En parallèle, nous avançons aussi sur plusieurs tests pour le paiement de Wero en magasin, qui viendra compléter progressivement l’ensemble des cas d’usage et renforcer la proposition de valeur de Wero pour tous les acteurs de l’écosystème.
Dans cette dynamique, le Groupe BPCE a pu réaliser de premières transactions e-commerce Wero en France et un déploiement progressif à grande échelle auprès de leurs clients et des commerçants.
Question 3 : Dans un marché largement dominé par les grands acteurs internationaux du paiement, quel rôle Wero peut-il jouer dans la construction d’une véritable souveraineté européenne des paiements ?

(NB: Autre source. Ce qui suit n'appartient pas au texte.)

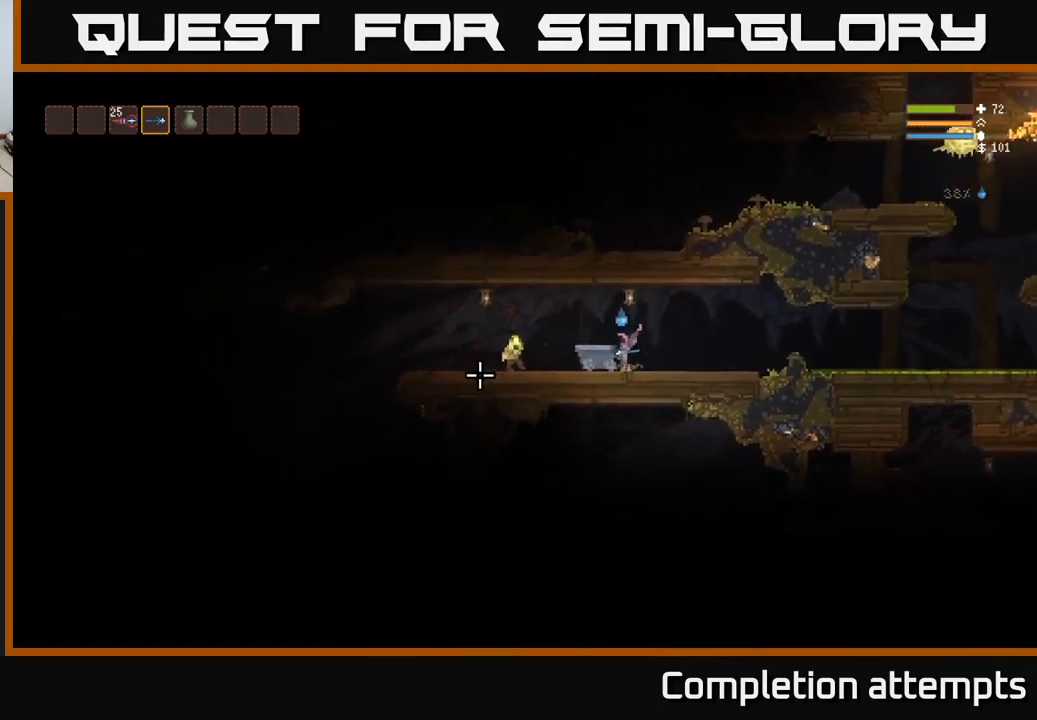
{"buttons": [], "left_stick": "center", "right_stick": "left", "events": [[67, "L3", "up"], [367, "left_stick", "center"]]}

Nous sommes convaincus que le sujet de la souveraineté va bien au-delà des paiements uniquement et que le sujet passe aujourd’hui « à l’échelle du réel ». Cela fait presque deux ans que le thème de la souveraineté devient de plus en plus présent dans toutes les discussions, toutes les industries, et de plus en plus souvent au cœur des préoccupations des citoyens. Le paiement est définitivement un enjeu majeur dans ce cadre compte tenu de la place que certains fournisseurs internationaux occupent aujourd’hui en Europe, même si en France le sujet est moins visible grâce à l’existence de Cartes Bancaires. À l’échelle européenne, le besoin d’une alternative est clairement affirmé par tous.
Wero incarne cette proposition d’alternative, en s’affichant comme la seule solution souveraine pan-Européenne, bâtie par des Européens pour les Européens. Cela permet d’éviter le risque de shut-down, qui pèse aujourd’hui de plus en plus sur les Européens, notamment après les sanctions appliquées au juge Nicolas Guillou ou à Thierry Breton.
En sus de ce risque, il est primordial de rappeler que cette domination des solutions américaines s’accompagne d’une opportunité de contrôle des données de transaction et des revenus liés à ces dites données représente de lourdes pertes économiques pour l’Europe, qui s’ajoutent à celles purement liées aux transactions et aux contrats avec les commerçants.
L’Europe a longtemps dit avoir besoin de champions dans divers secteurs pour concurrencer les solutions étrangères — nous avons aujourd’hui un ensemble de réponses régionales qui viennent remplir cet objectif. Le temps est venu de les soutenir, par une adhésion massive, mais aussi d’éviter une nouvelle concurrence entre acteurs européens, laquelle pourrait être un facteur de ralentissement de l’innovation comme de l’adhésion.